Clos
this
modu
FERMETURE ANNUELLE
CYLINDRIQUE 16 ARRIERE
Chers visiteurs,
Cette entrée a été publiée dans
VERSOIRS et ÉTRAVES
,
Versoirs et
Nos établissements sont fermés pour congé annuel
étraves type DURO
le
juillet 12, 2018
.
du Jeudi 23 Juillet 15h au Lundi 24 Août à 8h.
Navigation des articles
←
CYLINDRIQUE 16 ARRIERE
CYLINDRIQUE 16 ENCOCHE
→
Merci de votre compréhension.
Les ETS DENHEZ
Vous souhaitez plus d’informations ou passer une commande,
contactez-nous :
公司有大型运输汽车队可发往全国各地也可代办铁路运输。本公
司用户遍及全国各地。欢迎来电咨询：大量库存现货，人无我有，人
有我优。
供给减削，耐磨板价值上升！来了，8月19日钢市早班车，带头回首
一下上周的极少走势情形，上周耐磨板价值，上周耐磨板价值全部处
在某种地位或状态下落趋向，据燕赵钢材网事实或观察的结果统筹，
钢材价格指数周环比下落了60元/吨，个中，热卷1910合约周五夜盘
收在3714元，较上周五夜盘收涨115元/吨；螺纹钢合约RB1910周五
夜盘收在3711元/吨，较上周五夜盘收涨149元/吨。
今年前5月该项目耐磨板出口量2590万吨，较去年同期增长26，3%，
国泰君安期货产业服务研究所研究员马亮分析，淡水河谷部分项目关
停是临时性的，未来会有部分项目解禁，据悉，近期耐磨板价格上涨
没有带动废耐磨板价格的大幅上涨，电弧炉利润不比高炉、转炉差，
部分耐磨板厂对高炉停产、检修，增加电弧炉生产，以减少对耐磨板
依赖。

================================

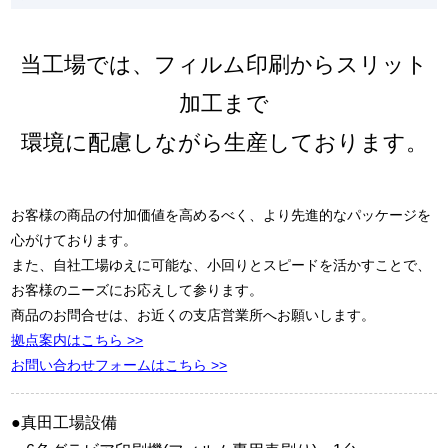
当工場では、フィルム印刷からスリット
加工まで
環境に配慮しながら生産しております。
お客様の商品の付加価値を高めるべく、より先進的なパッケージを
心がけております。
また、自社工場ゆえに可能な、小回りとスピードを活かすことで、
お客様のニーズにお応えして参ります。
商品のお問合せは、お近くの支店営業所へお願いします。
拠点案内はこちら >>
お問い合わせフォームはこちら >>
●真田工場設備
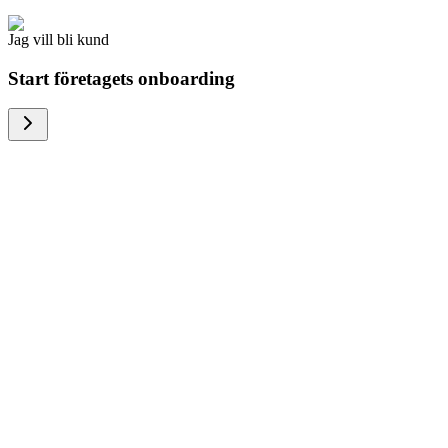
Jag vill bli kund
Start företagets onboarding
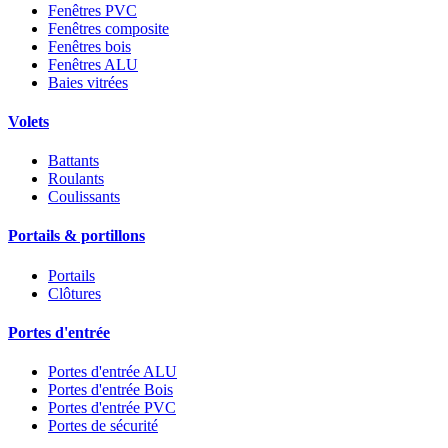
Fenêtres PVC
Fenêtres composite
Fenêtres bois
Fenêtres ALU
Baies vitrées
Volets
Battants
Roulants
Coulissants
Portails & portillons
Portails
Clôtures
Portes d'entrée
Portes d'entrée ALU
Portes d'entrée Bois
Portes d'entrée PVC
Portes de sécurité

================================

• Exercise description
Where does the string "entrée" occur in the material? Copy every line where it does.

• Exercise solution
Cette entrée a été publiée dans
Portes d'entrée
Portes d'entrée ALU
Portes d'entrée Bois
Portes d'entrée PVC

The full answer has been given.